Cox insight and strategy director Philip Nothard said: "Last year was challenging for the new car sector, yet we began 2023 with a welcome, albeit small, feeling of positivity. 

"There were signs in the closing months of last year that manufacturers were increasing supply levels, reducing market volatility, with added reports of tactical registration activity and increased activity in the leasing sector; we have signs of a 'normal' car market."

Cox has also issued a best-case scenario prediction of 1,904,024 registrations, and a worst-case scenario prediction of 1,614,352.

Among the factors feeding into Cox's baseline market projection is a returning appetite within fleet and leasing companies following market incentives to aid new vehicle purchases.

On the subject of EVs, Nothard said: "As we edge closer to the Zero Emission Vehicle Mandate regulation, more needs to be done for EVs to truly become the dominant mode of transport. 

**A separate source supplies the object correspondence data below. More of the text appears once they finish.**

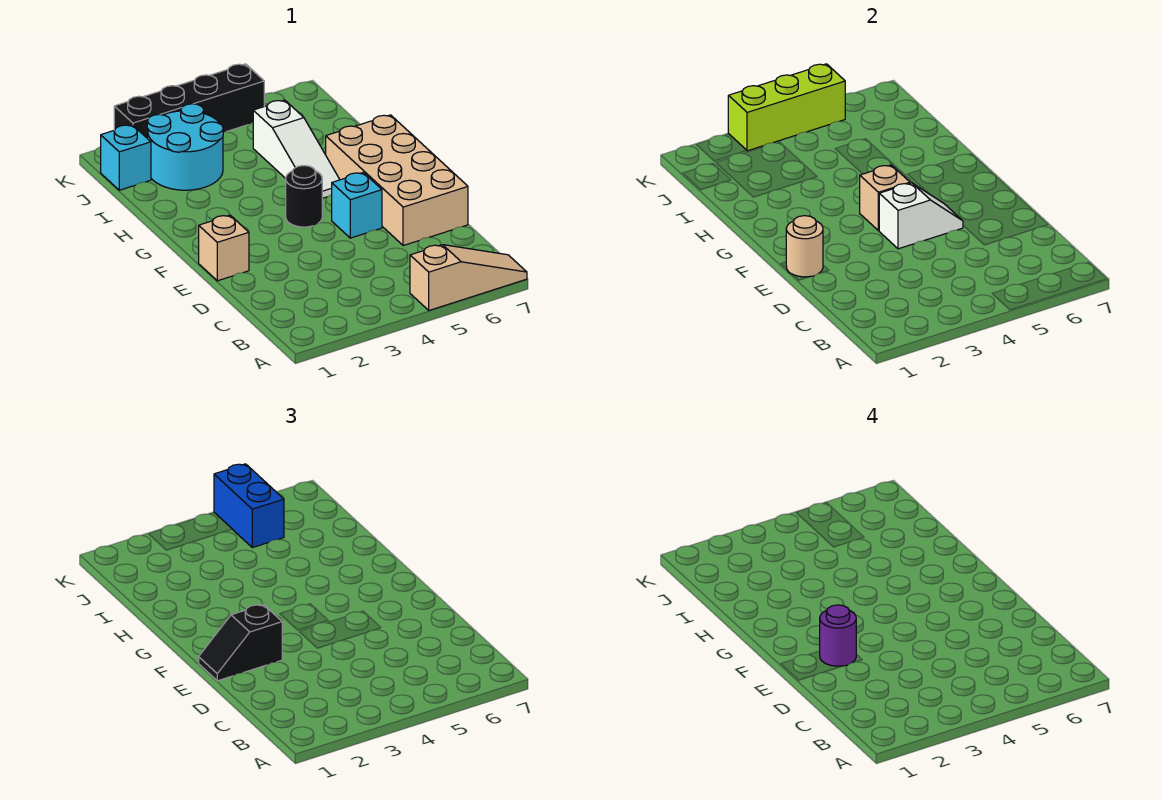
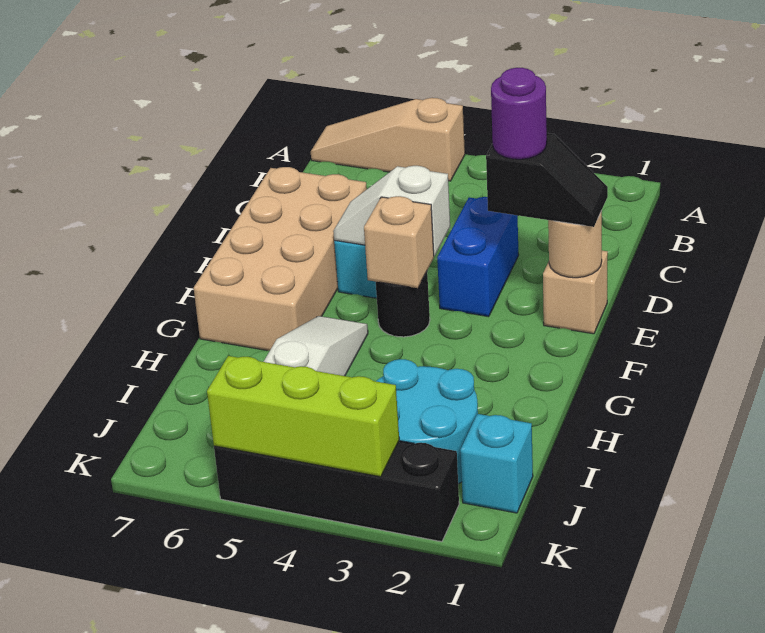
blue 1x2 brick [214,464,284,548] -> blue 1x2 brick moved to [437,197,519,317]

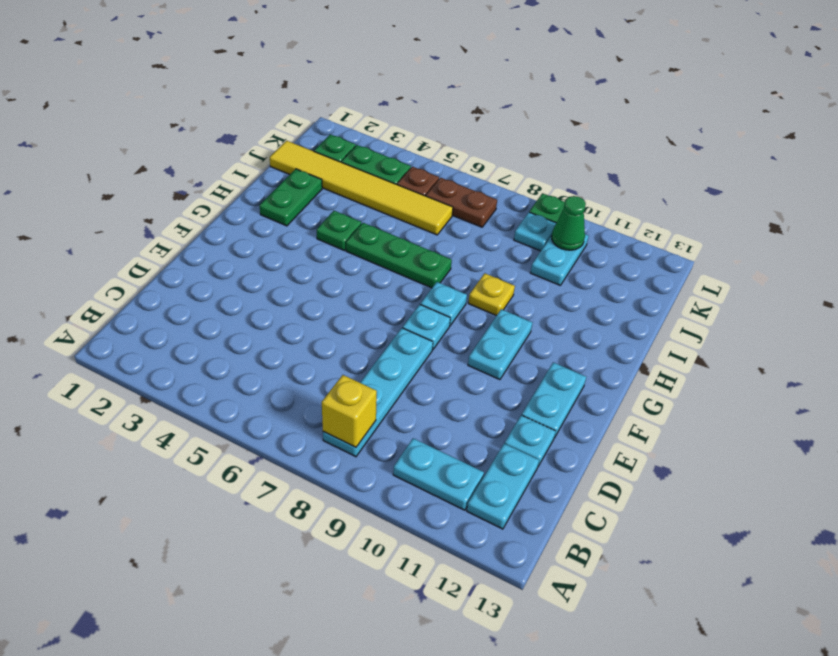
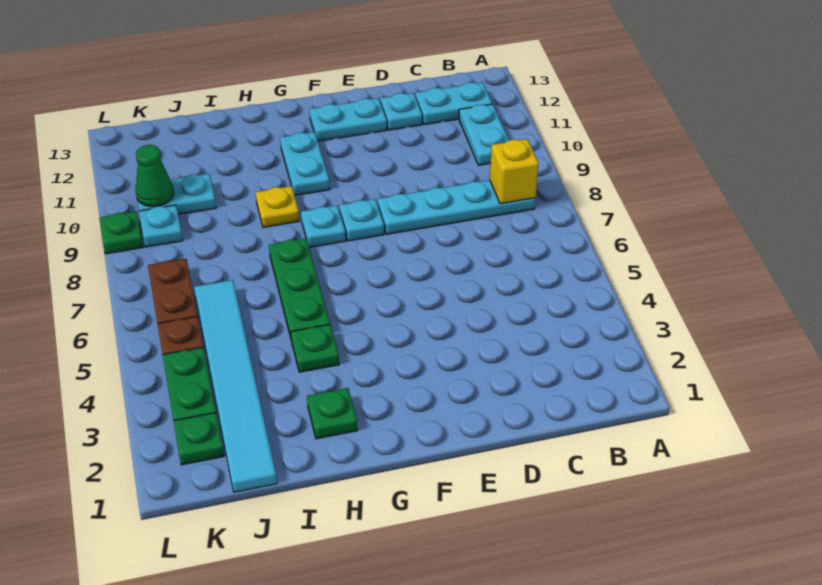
cyan 1x2 plate [468,309,532,380] -> cyan 1x2 plate turned to [280,132,330,196]
green 1x2 plate [259,169,322,226] -> green 1x1 plate [307,388,358,439]
yellow 1x6 tile [270,141,453,235] -> cyan 1x6 tile [194,280,277,492]

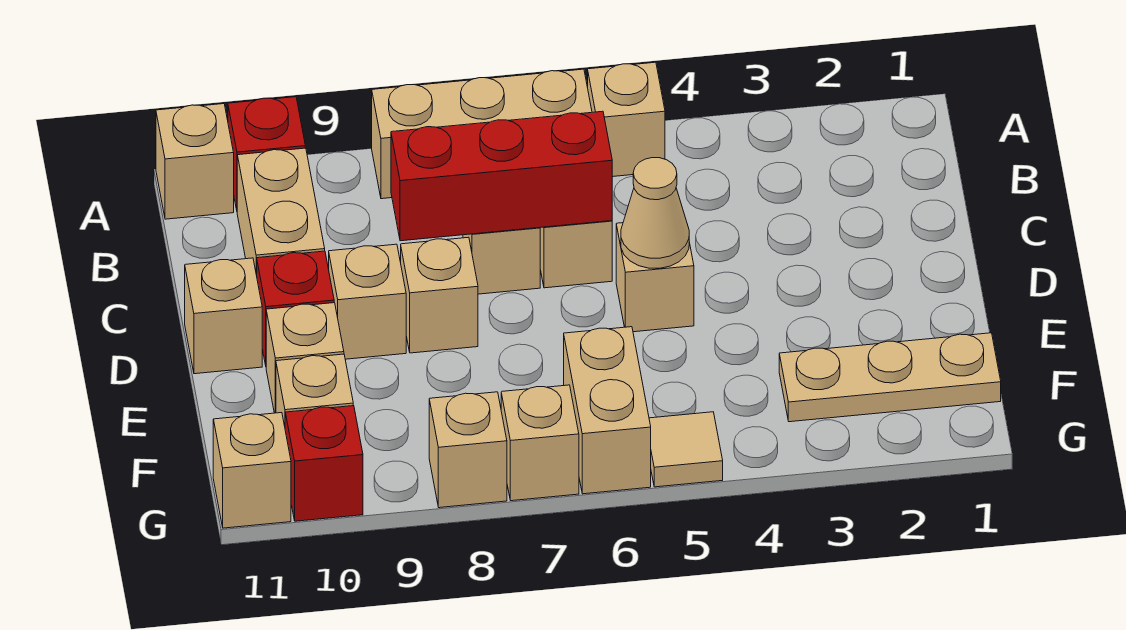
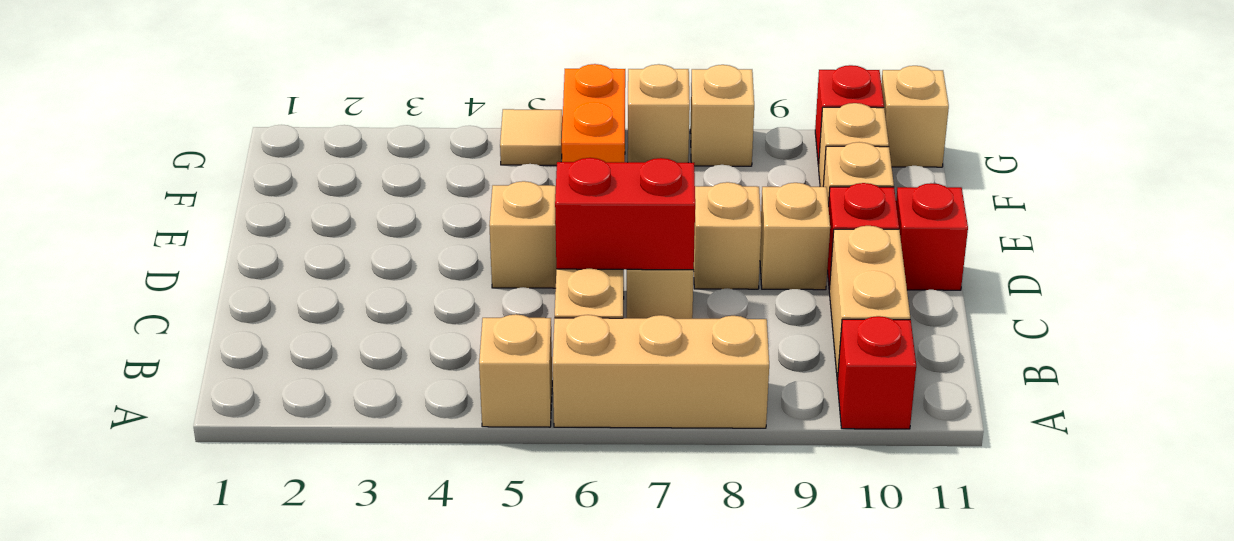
tan 1x1 brick [156,104,234,219] -> none
red 1x3 brick [391,111,612,241] -> red 1x2 brick [555,158,695,270]
tan 1x1 cone [621,158,689,268] -> none
tan 1x1 brick [185,258,262,374] -> red 1x1 brick [896,183,968,290]
tan 1x3 plate [779,333,1001,422] -> none
tan 1x2 brick [564,327,651,494] -> orange 1x2 brick [562,64,625,162]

"Significant investment is still needed in the charging infrastructure to support a growing EV parc. In addition, there are still barriers to entry for many people, with the cost of EVs being higher than their petrol/diesel counterparts."

Turning to Chinese manufacturers, he added: "The timing couldn't be better for Chinese manufacturers as established OEMs step away from affordable but ultimately unprofitable legacy models. This has left a void to fill as people still need small, cheaper cars."